John F. Kennedy International Airport in New York closed briefly after an incident involving a regional jet, Delta Flight 4100 from Toronto.
Port Authority spokesman Ron Marsico said the plane, carrying 32 passengers, skidded into a snow bank while turning onto a taxiway after landing safely. No injuries were reported. The aircraft was towed to the gate, the Federal Aviation Administration said.
Flight operations were suspended for about two hours.
The FAA reported lengthy delays
at several large airports including Detroit Metro Airport, Philadelphia International, and LaGuardia in New York.
As snow fell in Missouri, Interstate 44 in Webster County was closed because of an accident involving multiple tractor-trailers, according to the state's Department of Transportation website. The highway was also closed in Greene County when a semi crashed as it headed west.

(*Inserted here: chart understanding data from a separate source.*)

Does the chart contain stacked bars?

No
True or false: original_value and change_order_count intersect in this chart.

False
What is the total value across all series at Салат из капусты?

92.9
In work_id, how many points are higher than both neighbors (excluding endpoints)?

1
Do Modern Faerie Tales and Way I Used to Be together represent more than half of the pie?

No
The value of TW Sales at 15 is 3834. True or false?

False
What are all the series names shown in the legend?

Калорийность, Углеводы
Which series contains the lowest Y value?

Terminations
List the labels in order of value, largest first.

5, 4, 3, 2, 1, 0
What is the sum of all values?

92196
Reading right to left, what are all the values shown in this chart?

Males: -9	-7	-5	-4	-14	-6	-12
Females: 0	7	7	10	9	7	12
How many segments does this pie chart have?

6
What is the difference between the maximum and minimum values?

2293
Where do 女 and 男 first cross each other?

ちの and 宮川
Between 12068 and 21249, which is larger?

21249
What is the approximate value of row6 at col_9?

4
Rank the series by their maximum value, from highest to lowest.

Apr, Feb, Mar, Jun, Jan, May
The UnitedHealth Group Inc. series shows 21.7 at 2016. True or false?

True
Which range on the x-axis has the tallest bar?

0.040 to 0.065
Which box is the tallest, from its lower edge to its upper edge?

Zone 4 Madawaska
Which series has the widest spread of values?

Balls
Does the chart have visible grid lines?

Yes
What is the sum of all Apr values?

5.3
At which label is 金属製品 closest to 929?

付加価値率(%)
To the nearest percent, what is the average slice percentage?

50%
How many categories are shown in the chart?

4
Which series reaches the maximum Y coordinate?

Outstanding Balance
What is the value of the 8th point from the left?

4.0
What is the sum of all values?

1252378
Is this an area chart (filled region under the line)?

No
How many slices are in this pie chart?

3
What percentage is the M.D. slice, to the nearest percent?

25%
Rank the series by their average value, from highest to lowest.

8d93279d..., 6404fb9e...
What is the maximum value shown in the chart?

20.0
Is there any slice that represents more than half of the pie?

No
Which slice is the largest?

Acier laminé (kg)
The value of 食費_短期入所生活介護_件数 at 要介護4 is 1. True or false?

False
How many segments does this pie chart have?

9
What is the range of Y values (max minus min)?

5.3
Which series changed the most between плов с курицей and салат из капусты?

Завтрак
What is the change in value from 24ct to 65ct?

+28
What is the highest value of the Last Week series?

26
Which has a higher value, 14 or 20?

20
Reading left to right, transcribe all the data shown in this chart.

The bad weather was headed east.
Cities like Cincinnati; Lexington, Kentucky; Louisville, Kentucky; and Memphis saw temperatures crash Sunday, and precipitation could lead to dangerous, icy driving conditions.
Roads will worsen Sunday night in Atlanta; Birmingham, Alabama; and Knoxville, Tennessee, forecasters said.
This, too, shall pass
If there's any good news about the biting cold snap, it's that much of it should be over for the Midwest by Wednesday, the National Weather Service said.
In the meantime, those in the western part of the country can skip all the fuss. Most of the West can expect relatively pleasant weather through Monday.